Pediatric Liposarcoma Clinical Presentation
- Author: Vikramjit S Kanwar, MD, MBA, MRCP(UK), FAAP; Chief Editor: Max J Coppes, MD, PhD, MBA more...
History
Presentation varies, but the tumor usually presents as a painless slow-growing lesion. Only 10-15% patients have a painful rapidly growing mass or functional limitations. Depending on the location and involvement of adjacent structures in the extremity, weakness or limitation of motion may be observed.

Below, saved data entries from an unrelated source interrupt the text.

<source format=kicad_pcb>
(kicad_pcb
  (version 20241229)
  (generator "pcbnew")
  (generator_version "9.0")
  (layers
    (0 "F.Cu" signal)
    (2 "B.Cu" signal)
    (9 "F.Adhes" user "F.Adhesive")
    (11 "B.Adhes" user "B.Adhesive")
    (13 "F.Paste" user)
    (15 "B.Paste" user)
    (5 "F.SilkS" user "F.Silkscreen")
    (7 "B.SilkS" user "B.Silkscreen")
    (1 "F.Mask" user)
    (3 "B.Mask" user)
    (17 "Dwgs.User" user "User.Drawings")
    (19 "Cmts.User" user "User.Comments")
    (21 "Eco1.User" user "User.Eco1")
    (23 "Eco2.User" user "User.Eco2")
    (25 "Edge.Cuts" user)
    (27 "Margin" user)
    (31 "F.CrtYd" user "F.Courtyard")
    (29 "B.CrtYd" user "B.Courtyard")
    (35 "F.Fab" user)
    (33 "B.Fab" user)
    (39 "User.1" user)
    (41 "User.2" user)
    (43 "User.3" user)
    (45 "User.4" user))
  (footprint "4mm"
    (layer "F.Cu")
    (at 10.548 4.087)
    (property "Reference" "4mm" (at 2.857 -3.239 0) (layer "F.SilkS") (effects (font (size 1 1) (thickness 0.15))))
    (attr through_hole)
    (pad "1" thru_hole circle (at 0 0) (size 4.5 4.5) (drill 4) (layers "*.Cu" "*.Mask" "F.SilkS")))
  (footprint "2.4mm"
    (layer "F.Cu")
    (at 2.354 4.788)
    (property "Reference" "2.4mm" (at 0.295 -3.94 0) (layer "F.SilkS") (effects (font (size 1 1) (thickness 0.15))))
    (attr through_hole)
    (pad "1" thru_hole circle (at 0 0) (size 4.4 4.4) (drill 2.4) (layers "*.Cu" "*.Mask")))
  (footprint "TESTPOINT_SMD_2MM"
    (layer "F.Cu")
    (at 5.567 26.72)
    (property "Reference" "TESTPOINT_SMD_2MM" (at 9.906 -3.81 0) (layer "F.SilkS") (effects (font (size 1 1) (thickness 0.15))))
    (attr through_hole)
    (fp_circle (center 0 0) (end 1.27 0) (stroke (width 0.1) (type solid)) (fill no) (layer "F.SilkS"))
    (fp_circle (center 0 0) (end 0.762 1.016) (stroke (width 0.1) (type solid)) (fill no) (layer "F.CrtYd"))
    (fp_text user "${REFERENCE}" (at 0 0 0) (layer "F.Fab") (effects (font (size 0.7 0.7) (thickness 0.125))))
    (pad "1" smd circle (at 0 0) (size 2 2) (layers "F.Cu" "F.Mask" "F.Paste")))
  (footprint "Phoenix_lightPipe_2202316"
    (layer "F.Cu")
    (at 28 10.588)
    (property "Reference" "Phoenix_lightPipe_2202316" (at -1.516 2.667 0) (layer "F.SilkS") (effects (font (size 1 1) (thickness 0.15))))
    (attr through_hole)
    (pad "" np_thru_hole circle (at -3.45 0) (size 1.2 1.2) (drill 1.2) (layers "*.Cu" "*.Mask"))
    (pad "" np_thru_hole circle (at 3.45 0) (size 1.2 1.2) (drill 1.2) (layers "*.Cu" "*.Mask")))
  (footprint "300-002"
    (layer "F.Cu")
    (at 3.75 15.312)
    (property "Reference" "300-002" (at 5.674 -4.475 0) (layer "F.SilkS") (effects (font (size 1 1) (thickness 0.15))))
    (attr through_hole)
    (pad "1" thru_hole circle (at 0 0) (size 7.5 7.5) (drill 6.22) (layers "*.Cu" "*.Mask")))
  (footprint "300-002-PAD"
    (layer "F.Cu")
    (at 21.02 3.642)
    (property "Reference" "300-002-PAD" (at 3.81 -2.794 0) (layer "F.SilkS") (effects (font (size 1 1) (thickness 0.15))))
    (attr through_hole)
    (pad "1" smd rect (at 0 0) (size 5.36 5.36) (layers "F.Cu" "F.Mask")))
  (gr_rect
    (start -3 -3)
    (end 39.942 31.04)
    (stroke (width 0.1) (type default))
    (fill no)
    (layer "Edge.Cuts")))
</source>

Rarely, nonspecific symptoms, such as weight loss, fatigue, and lassitude, may also be observed.
Physical
Fascial compartmentalization may cause soft tissue sarcomas to adopt awkward discoid and fusiform shapes rather than smooth round forms. A fairly well-circumscribed palpable mass slowly increasing in size over many months appears to be the first manifestation of disease in many patients.

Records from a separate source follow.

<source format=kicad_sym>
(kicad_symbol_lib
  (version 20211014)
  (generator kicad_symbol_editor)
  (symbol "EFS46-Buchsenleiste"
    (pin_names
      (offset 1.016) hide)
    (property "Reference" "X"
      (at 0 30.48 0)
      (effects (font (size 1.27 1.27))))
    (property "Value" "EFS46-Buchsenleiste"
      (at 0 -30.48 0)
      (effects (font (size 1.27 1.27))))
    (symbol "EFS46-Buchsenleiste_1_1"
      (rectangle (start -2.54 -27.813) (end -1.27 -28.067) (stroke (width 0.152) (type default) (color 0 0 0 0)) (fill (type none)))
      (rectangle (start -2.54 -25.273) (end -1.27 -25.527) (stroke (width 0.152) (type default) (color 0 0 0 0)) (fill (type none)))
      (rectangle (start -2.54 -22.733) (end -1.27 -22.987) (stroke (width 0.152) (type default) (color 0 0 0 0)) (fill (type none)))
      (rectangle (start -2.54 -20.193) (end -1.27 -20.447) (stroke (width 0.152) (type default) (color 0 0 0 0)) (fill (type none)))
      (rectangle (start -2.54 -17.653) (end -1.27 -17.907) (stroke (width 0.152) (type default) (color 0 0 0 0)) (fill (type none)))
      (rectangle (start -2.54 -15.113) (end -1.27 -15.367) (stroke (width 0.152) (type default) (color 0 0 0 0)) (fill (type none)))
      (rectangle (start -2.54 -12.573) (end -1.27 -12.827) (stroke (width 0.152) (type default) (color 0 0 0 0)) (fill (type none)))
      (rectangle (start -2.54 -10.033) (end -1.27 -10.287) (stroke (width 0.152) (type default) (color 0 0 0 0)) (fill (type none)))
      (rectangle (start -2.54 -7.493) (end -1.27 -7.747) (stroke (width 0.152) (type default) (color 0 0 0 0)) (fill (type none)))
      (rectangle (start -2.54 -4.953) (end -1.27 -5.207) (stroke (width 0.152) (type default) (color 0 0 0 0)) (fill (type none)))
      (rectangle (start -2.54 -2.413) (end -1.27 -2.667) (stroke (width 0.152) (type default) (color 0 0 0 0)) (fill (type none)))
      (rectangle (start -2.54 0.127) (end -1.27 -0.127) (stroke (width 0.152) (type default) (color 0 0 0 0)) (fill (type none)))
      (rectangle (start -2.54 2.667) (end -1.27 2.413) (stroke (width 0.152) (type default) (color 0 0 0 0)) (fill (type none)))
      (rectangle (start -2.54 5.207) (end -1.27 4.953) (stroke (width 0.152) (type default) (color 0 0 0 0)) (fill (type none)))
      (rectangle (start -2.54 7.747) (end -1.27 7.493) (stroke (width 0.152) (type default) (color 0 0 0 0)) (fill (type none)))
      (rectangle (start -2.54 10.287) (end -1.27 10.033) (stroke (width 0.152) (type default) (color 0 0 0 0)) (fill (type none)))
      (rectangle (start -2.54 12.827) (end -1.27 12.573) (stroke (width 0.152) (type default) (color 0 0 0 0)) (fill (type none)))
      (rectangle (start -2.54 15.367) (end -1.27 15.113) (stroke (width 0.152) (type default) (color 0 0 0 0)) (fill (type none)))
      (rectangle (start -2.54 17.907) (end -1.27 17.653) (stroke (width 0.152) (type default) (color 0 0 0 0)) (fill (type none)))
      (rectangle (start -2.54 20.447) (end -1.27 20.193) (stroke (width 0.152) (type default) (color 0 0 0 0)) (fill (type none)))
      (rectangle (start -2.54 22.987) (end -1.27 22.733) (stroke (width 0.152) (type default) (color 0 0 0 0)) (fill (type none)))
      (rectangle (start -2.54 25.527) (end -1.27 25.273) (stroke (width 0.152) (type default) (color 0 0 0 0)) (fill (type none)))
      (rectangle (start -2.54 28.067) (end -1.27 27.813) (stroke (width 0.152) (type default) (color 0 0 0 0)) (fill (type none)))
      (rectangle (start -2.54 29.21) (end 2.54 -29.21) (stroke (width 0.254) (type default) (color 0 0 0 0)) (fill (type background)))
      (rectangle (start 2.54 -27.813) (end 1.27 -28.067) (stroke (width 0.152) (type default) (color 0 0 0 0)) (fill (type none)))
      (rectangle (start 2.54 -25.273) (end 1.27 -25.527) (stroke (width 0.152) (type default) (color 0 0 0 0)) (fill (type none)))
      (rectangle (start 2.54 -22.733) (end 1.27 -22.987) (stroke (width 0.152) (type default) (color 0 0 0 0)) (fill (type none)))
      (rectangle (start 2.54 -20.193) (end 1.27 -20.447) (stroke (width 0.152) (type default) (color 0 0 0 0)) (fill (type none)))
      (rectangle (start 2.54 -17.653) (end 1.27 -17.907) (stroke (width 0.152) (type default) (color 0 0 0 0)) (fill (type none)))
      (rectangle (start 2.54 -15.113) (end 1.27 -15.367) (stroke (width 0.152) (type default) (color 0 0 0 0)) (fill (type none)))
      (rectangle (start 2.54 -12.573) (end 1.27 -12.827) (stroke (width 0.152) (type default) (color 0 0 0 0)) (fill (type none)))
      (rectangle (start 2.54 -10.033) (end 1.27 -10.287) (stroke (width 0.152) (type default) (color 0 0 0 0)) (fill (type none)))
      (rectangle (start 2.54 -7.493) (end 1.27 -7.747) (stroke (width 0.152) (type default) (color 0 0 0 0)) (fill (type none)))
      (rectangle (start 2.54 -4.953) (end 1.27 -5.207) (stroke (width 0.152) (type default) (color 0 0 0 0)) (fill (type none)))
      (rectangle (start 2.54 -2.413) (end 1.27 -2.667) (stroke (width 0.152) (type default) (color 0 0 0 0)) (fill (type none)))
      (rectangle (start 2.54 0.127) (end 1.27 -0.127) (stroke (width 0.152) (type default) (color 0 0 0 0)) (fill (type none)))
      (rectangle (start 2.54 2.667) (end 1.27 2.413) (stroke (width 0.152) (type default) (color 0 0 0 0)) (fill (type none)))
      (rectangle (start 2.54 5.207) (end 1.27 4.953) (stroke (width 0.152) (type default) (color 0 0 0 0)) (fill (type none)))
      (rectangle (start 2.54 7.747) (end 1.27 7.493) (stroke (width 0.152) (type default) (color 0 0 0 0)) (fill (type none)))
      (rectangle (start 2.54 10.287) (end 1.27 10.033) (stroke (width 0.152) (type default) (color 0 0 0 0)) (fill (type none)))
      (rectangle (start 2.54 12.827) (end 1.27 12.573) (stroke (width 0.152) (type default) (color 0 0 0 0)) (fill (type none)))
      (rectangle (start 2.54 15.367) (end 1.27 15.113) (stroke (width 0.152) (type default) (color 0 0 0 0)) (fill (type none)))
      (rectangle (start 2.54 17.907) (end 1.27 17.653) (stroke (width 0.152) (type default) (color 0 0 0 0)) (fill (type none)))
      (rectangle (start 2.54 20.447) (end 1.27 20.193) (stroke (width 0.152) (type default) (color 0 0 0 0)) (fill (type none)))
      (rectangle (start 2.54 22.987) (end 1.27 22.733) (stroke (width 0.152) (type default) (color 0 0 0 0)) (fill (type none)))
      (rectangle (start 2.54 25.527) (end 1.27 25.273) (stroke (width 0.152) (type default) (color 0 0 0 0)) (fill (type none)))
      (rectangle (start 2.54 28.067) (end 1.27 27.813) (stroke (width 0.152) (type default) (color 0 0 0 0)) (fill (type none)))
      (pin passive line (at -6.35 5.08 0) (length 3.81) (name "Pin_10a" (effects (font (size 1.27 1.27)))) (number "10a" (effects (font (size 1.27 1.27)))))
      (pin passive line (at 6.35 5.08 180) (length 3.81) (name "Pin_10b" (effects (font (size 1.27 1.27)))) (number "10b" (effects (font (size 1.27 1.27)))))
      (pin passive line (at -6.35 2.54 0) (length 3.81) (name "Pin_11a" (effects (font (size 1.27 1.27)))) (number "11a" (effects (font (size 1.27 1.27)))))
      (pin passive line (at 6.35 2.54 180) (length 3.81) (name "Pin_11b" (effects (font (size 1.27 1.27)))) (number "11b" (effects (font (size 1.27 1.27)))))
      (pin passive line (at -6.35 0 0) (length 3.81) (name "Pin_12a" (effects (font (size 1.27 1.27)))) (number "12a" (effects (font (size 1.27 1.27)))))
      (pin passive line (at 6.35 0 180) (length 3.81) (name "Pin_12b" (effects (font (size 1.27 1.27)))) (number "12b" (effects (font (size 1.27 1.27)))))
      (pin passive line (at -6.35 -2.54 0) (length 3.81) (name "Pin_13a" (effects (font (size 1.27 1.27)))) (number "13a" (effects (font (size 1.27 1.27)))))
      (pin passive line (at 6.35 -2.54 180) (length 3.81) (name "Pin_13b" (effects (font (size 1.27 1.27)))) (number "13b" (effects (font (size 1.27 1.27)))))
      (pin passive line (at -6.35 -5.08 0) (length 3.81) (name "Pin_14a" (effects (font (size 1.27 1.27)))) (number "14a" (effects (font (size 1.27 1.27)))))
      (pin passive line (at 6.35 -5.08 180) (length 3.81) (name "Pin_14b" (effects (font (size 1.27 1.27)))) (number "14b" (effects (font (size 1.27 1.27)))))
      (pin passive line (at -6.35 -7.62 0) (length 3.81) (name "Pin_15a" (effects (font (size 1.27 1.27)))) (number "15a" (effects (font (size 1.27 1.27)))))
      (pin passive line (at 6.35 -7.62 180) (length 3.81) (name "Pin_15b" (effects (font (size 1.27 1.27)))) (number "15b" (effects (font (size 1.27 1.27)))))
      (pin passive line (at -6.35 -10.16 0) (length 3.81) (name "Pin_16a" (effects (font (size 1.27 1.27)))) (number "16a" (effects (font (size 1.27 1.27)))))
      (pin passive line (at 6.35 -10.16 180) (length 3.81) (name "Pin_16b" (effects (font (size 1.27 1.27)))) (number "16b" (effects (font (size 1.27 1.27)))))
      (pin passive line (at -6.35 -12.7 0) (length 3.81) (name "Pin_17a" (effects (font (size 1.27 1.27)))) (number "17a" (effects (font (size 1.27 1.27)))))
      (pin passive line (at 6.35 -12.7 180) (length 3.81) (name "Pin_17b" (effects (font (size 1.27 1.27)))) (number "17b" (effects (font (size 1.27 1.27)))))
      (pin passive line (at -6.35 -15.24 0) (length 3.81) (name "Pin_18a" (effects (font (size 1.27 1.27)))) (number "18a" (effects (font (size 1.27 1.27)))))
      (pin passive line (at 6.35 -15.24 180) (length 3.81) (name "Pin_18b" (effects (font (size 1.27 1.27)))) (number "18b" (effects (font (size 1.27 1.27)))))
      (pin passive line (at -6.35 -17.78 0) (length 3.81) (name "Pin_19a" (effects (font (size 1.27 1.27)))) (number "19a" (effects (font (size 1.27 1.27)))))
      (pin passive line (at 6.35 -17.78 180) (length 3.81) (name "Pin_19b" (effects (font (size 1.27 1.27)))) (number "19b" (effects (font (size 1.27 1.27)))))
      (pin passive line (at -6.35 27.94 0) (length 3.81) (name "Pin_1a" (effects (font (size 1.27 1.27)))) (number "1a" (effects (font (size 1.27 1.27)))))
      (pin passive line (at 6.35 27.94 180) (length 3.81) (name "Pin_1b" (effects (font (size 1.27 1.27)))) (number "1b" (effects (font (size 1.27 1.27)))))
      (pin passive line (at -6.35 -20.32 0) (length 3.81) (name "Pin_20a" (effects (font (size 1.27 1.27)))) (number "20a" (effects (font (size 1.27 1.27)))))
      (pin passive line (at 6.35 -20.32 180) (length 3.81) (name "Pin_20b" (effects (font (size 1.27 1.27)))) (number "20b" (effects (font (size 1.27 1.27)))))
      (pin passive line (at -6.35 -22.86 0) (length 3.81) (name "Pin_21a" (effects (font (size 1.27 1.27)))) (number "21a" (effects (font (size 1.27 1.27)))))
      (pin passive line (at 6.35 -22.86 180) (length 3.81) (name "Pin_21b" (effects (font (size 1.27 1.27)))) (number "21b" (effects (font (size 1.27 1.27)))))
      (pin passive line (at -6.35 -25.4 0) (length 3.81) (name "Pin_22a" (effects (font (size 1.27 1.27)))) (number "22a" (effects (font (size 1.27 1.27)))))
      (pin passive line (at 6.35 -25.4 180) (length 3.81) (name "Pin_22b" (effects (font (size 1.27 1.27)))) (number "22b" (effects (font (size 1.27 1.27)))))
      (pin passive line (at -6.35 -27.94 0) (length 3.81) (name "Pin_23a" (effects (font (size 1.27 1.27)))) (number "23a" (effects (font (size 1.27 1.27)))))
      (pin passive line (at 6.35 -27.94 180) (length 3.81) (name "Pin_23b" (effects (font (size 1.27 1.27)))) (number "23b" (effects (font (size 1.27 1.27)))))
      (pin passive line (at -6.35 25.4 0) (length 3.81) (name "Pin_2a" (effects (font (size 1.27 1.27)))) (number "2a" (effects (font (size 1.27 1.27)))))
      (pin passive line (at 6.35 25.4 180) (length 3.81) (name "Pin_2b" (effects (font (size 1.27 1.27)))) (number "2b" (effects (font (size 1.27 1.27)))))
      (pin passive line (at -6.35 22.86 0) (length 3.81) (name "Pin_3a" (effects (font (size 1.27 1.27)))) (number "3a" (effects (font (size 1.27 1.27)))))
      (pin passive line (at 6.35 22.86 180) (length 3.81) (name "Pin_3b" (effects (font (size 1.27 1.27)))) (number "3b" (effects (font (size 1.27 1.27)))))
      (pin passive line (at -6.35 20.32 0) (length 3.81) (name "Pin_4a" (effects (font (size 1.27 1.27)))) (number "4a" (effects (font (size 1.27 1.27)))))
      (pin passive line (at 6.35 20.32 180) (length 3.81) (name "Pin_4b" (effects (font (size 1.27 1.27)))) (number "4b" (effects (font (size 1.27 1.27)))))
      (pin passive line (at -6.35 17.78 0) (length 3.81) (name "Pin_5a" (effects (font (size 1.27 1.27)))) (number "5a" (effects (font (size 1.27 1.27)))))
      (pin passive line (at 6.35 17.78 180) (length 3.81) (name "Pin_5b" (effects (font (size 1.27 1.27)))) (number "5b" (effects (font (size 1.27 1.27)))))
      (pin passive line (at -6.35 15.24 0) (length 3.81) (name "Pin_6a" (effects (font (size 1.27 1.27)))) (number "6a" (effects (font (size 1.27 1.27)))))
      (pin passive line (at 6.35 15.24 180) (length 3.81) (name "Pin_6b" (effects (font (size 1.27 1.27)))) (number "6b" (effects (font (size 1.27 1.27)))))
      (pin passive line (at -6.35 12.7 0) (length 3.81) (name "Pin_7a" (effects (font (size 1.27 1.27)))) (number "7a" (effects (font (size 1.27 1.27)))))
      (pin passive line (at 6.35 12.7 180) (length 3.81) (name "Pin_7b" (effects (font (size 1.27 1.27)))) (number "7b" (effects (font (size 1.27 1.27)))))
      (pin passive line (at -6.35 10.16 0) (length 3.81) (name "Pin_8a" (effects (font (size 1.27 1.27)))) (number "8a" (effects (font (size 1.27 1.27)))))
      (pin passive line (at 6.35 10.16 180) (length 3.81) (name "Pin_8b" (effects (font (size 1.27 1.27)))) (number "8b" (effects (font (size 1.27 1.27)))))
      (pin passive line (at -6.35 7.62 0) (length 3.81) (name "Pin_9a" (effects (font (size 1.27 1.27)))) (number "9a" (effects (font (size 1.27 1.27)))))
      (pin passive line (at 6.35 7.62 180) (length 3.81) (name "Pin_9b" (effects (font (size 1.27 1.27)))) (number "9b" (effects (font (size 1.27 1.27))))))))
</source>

Pain is not often a prominent manifestation. Diffuse abdominal enlargement may be observed in patients with retroperitoneal disease. Characteristics of the primary tumor, such as size, texture, and mobility, are important to note. The neurovascular status of the involved extremities distal to the tumor should be evaluated. Palpation of draining lymph nodes usually does not reveal disease.
Causes
Although the precise etiology of liposarcomas is not yet defined, the presumed origin likely involves terminal dedifferentiation of mesenchymal cellular components. For myxoid/round-cell liposarcomas, the TLS-CHOP oncoprotein plays a key role in tumor formation.[15] No specific causative environmental factors have been identified because of the rarity of these tumors.